§ What you will do: The answer is to be the lines below that lie between the line holding "wrist: (83, 185)" and the line holding "middle pip: (339, 327)", inclusive, transcribed exactly and free of pictures.

§ The input:
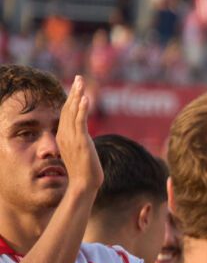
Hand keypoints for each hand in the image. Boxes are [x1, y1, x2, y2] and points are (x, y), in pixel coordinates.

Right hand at [57, 77, 101, 204]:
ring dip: (77, 95)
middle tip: (79, 78)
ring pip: (73, 112)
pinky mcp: (81, 142)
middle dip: (74, 92)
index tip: (77, 87)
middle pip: (68, 108)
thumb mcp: (81, 152)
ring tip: (81, 82)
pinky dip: (82, 109)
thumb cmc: (85, 171)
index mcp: (64, 136)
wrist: (83, 185)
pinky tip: (85, 99)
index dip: (72, 99)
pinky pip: (80, 122)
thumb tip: (85, 138)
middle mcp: (65, 134)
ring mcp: (72, 138)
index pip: (67, 113)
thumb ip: (81, 142)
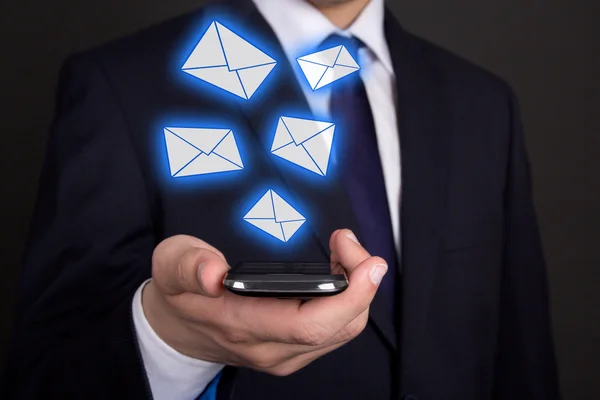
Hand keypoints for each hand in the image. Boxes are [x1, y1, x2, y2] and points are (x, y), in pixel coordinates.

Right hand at [142, 230, 387, 375]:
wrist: (178, 329)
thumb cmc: (180, 294)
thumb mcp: (171, 266)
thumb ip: (188, 265)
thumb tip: (213, 272)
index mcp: (242, 325)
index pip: (310, 324)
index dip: (349, 296)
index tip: (366, 263)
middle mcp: (270, 348)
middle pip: (339, 327)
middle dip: (362, 285)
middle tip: (351, 245)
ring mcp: (284, 354)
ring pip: (343, 330)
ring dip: (357, 292)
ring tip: (345, 254)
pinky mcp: (293, 350)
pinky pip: (336, 331)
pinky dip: (348, 301)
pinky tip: (339, 274)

§ Answer to this exercise:
wrist: (83, 185)
pinky tip: (85, 99)
index dip: (72, 99)
pinky pip: (80, 122)
thumb tip: (85, 138)
middle mcp: (65, 134)
ring mcp: (72, 138)
index pip: (67, 113)
thumb ip: (81, 142)
Hand keypoints for each hand in the image. Boxes are [x1, y1, x2, y2] and points are (x, y), in pixel coordinates.

Right hand at [142, 230, 387, 375]:
wrist: (178, 329)
thumb cmc: (180, 294)
thumb mcp: (171, 266)
thumb ip: (188, 265)
thumb tip: (213, 272)
index mcp: (242, 325)
index pip: (310, 324)
index dip: (349, 296)
index tip: (366, 263)
middle mcp: (270, 348)
middle pip: (339, 327)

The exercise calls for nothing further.